Don’t jeopardize your reputation and harm your credibility as a professional. When you  think certain thoughts and are eager to share those thoughts with others, ask yourself these questions:

Are my comments appropriate or inappropriate?

What do I have to gain by sharing these thoughts? Is it worth it?

How do my comments position me as a professional?

In building a reputation as a trustworthy professional, consider your behavior. You have more at stake than you may think. Following Eleanor Roosevelt’s lead, only you can determine if your mind is small, average or great.

The Pro’s Code: Be Selfless, Not Selfish

Part 4 in a series on professionalism.

Criteria 4: Selfless, Not Selfish: Puts the other person’s needs first.

Happiness-doesn’t-come-through-selfishness-but-through-selflessness.-Everything-you-do-comes-back-around-300x300How different would the world be today if more business leaders thought about other people’s needs when making important decisions rather than just thinking of their own? You know the answer. The world would be a far better place.

The most impressive professionals that I have either worked with directly or whom I have admired from afar are those who consider everyone’s needs, not just their own. Their world view is broader and more inclusive.

This past week was a busy one for blockbuster news stories, many of which encouraged us as Americans to broaden our national conscience, to be more selfless, not selfish.

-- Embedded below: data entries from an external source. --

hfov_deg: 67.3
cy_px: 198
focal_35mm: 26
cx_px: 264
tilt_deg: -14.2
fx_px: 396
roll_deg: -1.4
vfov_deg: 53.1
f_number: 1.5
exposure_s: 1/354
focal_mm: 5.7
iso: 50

Marriage Equality: The Constitution supports equality, all types of equality, for all people. The pursuit of happiness is one example. With the Supreme Court’s ruling that same-sex marriage is now legal in every state nationwide, people who were previously denied the right to be married simply because of their sexual orientation are now able to make a legal commitment to their partner. Many American companies welcome – and extend benefits to – the partners of their gay employees. Those companies have it right.

Immigrant Equality: Donald Trump was “trumped” by NBCUniversal because of his overgeneralized, derogatory comments about Mexican immigrants. As a result, NBCUniversal announced that the Miss USA and Miss Universe pageants (partnerships between Trump and NBCUniversal) will no longer be televised by that network; also, NBC is seeking a new host of the popular program, The Apprentice, which Trump has hosted since its inception. How do you – and your company – treat immigrant workers (not just from Mexico…from every country)? Do you welcome them or treat them like second class citizens?

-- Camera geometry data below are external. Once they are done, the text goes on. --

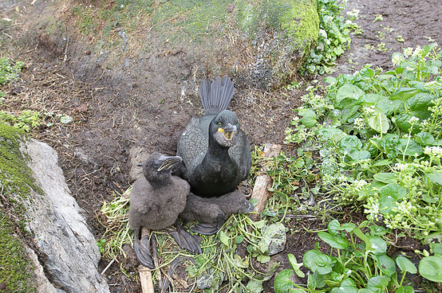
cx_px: 222
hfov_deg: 78.6
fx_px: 270
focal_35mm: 22
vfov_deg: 57.1
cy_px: 152
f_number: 8
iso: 1250
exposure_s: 1/250
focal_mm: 21
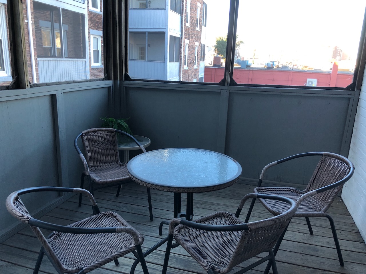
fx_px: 296
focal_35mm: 28
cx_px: 183
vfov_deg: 49.7
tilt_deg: -15.8
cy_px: 137
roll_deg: -2.4
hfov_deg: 63.4
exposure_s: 1/40
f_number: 1.8
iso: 32
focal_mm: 4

Race Equality: The issue of racism is very much alive in America and has been for centuries. For anyone who says that racism does not exist, encourage that person to sit and have a conversation with any person of color – African-American, Latin-American, Asian or Native American – and ask if it exists. It just may change their perspective. An excellent series of interviews entitled Racism in America: How Did We Get Here? appeared on the popular PBS-TV programs, Bill Moyers Journal and Moyers & Company. Many companies today offer diversity programs or committees to tackle these issues in the workplace. How well is your diversity initiative working? What suggestions for improvement could you make?

Overtime Equality: Expected sometime this week, President Obama hopes to present a new rule that raises the current cap for overtime pay (current cap is based on a salary of up to $23,660/year; proposed cap would be up to $50,440/year). This rule secures overtime pay to employees working more than a 40-hour work week. President Franklin D. Roosevelt’s New Deal (remember that from civics class?) guaranteed Americans who worked more than 40 hours per week overtime or time-and-a-half pay. Rules have been relaxed in recent decades mostly in the retail and restaurant industries where adding the title of “supervisor” often doesn’t increase the pay to workers who work on average 50-60 hours per week. Do you value the additional time your employees put in? Do you extend appropriate compensation to those who have earned it?

To demonstrate professionalism requires confidence, compassion and grace. To move your thinking, your company’s thinking, and the national conscience forward requires acts of kindness, inclusion and selflessness.